Derek J. Cole M.A.(Law), LL.B. (Jesus College, Cambridge)
9 Anglesea Terrace
St Leonards on Sea
TN38 0QS
14th March 2003

Nicholas Relph Esq, Chief Executive,
Thames Valley H.A.
5510 John Smith Drive,
Cowley, OXFORD OX4 2LH

Dear Mr Relph,

As the advocate for various complainants in the TVHA area, I re-iterate the submissions they are making to certain PCTs across the area.

QUOTE This is an official request under the complaints procedure in connection with my existing complaint. I hereby further complain that the criteria associated with the scheme for assessing 'Free Continuing Care' in TVHA Board paper 15/03 are flagrantly and catastrophically unlawful and in open defiance of the Court of Appeal in the Coughlan Case. Further, they have NOT been accepted, and will not be accepted, by my elected representatives controlling Social Services, although that is required by NHS Regulations. It follows that I do not accept the procedures laid down in 15/03 and insist on going to the standard stage two of the complaints procedure, 'Independent Review', as laid down in NHS Regulations, and 'adapted' as required by the Court of Appeal in R (Cowl) v Plymouth City Council 14th Dec, 2001. Unless this process is under way by Easter, I shall complain to the Ombudsman.

UNQUOTE.

I have never in all my days seen any document so spectacularly disgraceful as your Board Document 03/15 and the criteria it implements.

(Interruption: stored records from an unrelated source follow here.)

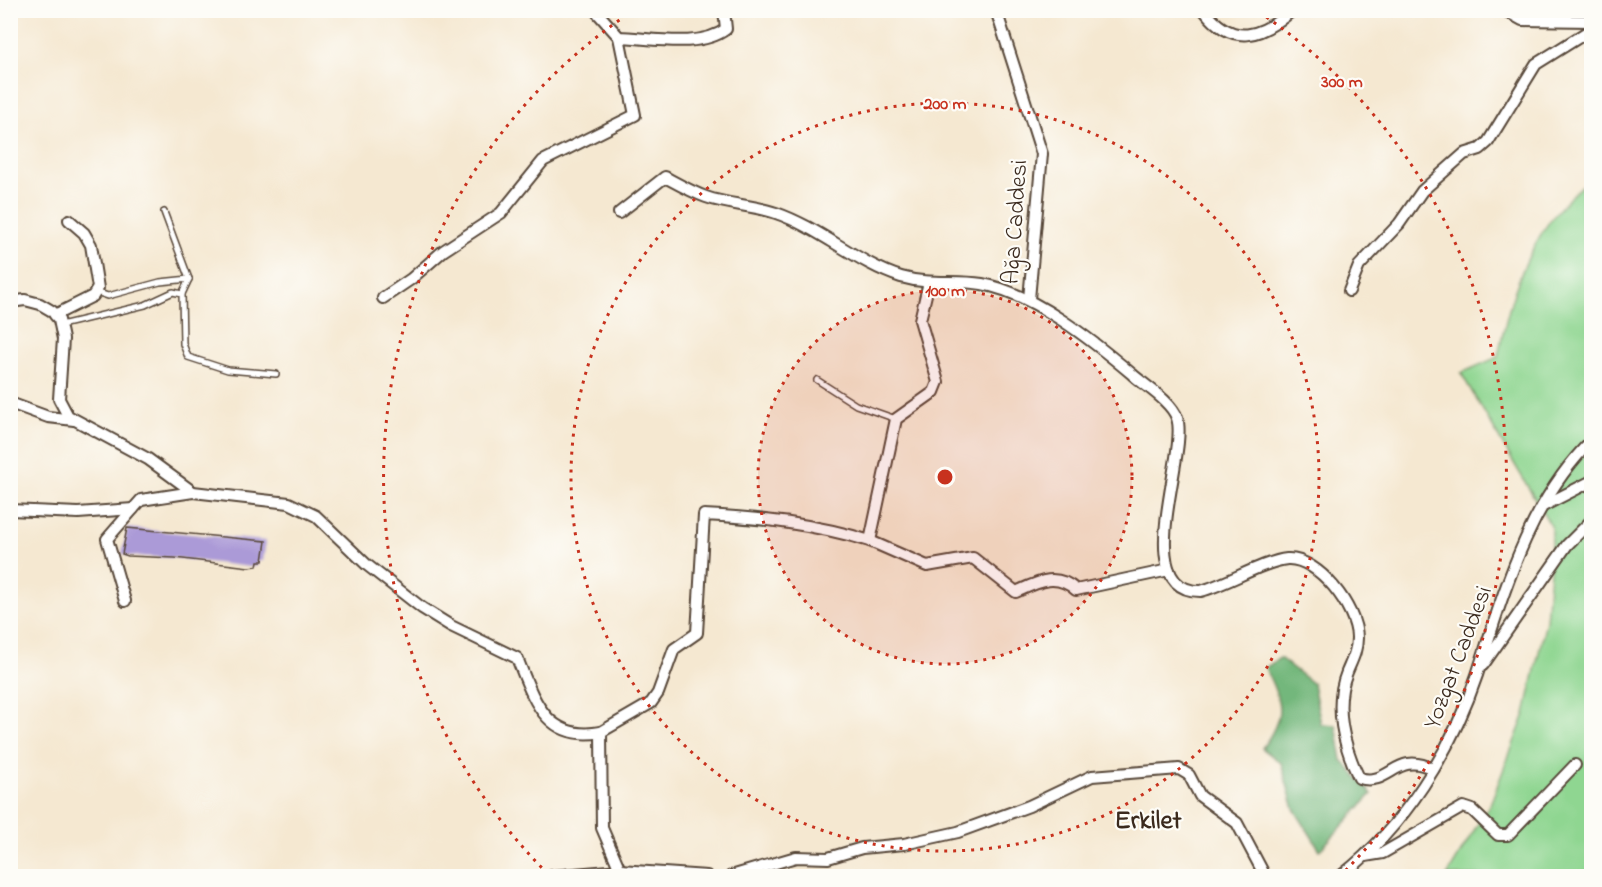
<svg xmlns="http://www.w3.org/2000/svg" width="1602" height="887" font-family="'Indie Flower',sans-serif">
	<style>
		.green { fill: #8fd691; stroke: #658058; stroke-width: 1.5 }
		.forest { fill: #73b77b; stroke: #57704c; stroke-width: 1.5 }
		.building { fill: #ab9ad7 }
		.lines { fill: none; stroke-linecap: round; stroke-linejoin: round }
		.lane-casing { stroke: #574639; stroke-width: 8 }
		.street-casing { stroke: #574639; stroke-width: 14 }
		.lane { stroke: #fff; stroke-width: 5 }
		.street { stroke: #fff; stroke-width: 10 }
		.ring { fill: none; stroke: #c8321e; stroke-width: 3; stroke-dasharray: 3 6 }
		.labels { text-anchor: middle; stroke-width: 4.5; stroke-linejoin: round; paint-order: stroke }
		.street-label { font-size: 24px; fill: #3b2a1e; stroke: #fdfcf7 }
		.quarter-label { font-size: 27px; font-weight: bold; fill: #3b2a1e; stroke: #fdfcf7 }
		.centre { fill: #c8321e; stroke: #fdfcf7; stroke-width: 3 }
		.ring-label { font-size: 18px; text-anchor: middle; font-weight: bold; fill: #c8321e; stroke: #fdfcf7; stroke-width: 4.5; stroke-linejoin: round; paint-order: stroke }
	</style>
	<rect width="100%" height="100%" fill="#fdfcf7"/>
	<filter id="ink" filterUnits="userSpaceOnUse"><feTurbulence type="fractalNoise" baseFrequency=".0167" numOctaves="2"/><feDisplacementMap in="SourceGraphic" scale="12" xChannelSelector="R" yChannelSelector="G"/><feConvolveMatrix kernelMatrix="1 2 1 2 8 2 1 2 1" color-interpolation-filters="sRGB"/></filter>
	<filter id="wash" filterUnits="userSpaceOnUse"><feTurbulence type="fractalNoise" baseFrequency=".008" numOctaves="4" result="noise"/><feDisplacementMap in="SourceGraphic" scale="24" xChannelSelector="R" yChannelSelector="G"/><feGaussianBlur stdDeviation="1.35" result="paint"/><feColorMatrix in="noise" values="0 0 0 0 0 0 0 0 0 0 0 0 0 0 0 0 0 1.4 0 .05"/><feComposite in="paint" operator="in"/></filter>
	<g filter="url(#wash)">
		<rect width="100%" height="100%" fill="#f5e8d1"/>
		<path class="green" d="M 1591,178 L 1591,876 L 1447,876 L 1491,802 L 1525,714 L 1546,621 L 1551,558 L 1551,526 L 1461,373 L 1498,357 C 1511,287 1534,223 1591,178 Z"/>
		<path class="forest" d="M 1280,658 L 1313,684 L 1321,724 L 1336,725 L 1342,760 L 1372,794 L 1320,850 L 1294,809 L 1281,763 L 1262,748 C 1286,716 1282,703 1265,668 Z"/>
		<g id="blocks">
			<polygon class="building" points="127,528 266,541 263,561 258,561 257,566 249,567 175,558 128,556 122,554"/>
		</g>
	</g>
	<g filter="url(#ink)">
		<use href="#blocks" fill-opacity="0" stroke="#574639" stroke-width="1.5"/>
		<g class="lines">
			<g class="lane-casing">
				<g id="lane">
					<polyline points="164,212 189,279 182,294"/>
					<polyline points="96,292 108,296 160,282 189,279"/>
					<polyline points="61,325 145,305 173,292 182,294 183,344 188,357 228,370 276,374"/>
					<polyline points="817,380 856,405 896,419"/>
				</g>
			</g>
			<g class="street-casing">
				<g id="street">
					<path d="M 595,10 L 619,37 C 651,38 700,49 726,29 L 724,10"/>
					<polyline points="996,10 1042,154 1029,299"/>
					<path d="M 1204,10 C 1233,48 1261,37 1293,10"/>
					<polyline points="1504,10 1522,20 1592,21"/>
					<path d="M 619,213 L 665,177 C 678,184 692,192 706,197 C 728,205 754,205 776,213 C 820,228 857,263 901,277 C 928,285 955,280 982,284 C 1033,293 1093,341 1132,374 C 1145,386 1171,401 1177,418 C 1189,453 1129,592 1201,591 C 1227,584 1262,562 1287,559 C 1318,557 1357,608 1357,638 C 1357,651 1352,660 1347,672 C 1333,706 1344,747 1359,778 C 1391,787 1395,750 1433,769"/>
					<polyline points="1349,291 1359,266 1399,224 1422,191 1464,154 1480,149 1488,142 1536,64 1592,29"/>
					<polyline points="383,298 411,279 443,251 501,213 543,161 635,115 619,37"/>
					<path d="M 10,302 L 25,300 L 40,304 L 52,311 L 59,320 L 63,339 L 59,399 L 68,416 L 148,459 L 193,492 L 289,503 L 316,516 L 367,565 L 422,608 L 451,626 L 517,658 C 534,700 546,742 601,732"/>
					<polyline points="55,315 93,296 98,288 91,245 84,233 69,220"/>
					<polyline points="10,403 48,417 74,420"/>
					<polyline points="1543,506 1592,481"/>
					<polyline points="10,510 78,513 133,509"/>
					<path d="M 870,541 L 927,566 L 973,558 L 1016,592 C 1038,582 1056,572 1076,590 L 1169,570"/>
					<polyline points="125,601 107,539 141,500 193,492"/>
					<polyline points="1483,665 1567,545 1592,520"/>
					<polyline points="1365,856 1383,853 1463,807 1472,810 1498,835 1508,835 1575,765"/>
					<path d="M 620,870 L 602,828 L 601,732 L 651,703 L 658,693 L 674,649 L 697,633 L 704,515 C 761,518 815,524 870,541 L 896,419 L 934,392 L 938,382 L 920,320 L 929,282"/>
					<polyline points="552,876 620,870 707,876"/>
					<polyline points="731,876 796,857 828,858 862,848 904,844 958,832 1029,806 1092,776 1179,769 1189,775 1200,796 1237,823 1265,876"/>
					<path d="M 1341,876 C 1405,826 1451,752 1477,675 C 1504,592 1528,503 1592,440"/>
				</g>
			</g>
			<use href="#lane" class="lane"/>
			<use href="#street" class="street"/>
		</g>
	</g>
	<circle cx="945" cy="477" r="187" fill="#c8321e" fill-opacity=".12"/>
	<g class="ring">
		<circle cx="945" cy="477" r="187"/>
		<circle cx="945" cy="477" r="374"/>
		<path d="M548 874A561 561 0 0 1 631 12M1259 12A561 561 0 0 1 1342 874"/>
	</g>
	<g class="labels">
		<g class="street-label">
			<text transform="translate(1014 222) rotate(-86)" y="8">Ağa Caddesi</text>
			<text transform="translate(1457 657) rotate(-69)" y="8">Yozgat Caddesi</text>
		</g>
		<g class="quarter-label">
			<text x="1148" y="828">Erkilet</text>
		</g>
	</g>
	<circle cx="945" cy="477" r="9" class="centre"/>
	<g class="ring-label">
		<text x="1342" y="87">300 m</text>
		<text x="945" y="109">200 m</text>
		<text x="945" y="296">100 m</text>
	</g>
	<rect width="1602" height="887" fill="none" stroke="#fdfcf7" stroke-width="36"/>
</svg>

They are flagrantly and catastrophically unlawful. The only lawful criteria are those set out by the Court of Appeal, - 'needs are primarily Health Needs' and/or 'disabilities'.

The only slight mitigation you have is the Ministry circulars we discussed in our previous correspondence. The assertion that the original circular of 1995 is 'lawful', an assertion which no honest person could conceivably make, is a deliberately falsehood by the Secretary of State, Alan Milburn, made with the cynical intention corruptly to defraud in defiance of the law the most infirm and vulnerable members of society of almost all their assets.

If any of my complainants are denied justice by the implementation of 03/15, we shall sue members of your board personally as individuals for exemplary and punitive damages for misfeasance in public office. If any Doctor on any review panel bases his decision on any criteria so palpably unlawful, we shall complain to the General Medical Council.

One difference between us is that you say you rely on Bevan Ashford whereas I rely on the Lord Justices of the Court of Appeal. It is a clear sign of weakness that you should put your Solicitors in the firing line like this. Lawyers are used to getting things wrong. Obviously, in the vast list of decided cases, there are an equal number of winning and losing solicitors and barristers. Even judges have a detailed appeal system in which they over-rule colleagues with great gusto. Lawyers are almost unique among the professions in being often told they are wrong. There is no disgrace in that.

However, as you (and other authorities) choose to put up Bevan Ashford as an 'Aunt Sally', it would seem discourteous not to rise to the challenge and send them flying. I therefore enclose my 'opinion' on the subject and draw your particular attention to the following.

In the study of logic, argument 'from authority' is a recognized fallacy and is seen as an indication of a weak position.

On behalf of my complainants, I shall be pursuing the procedure under the Regulations through to the Ombudsman as quickly as possible.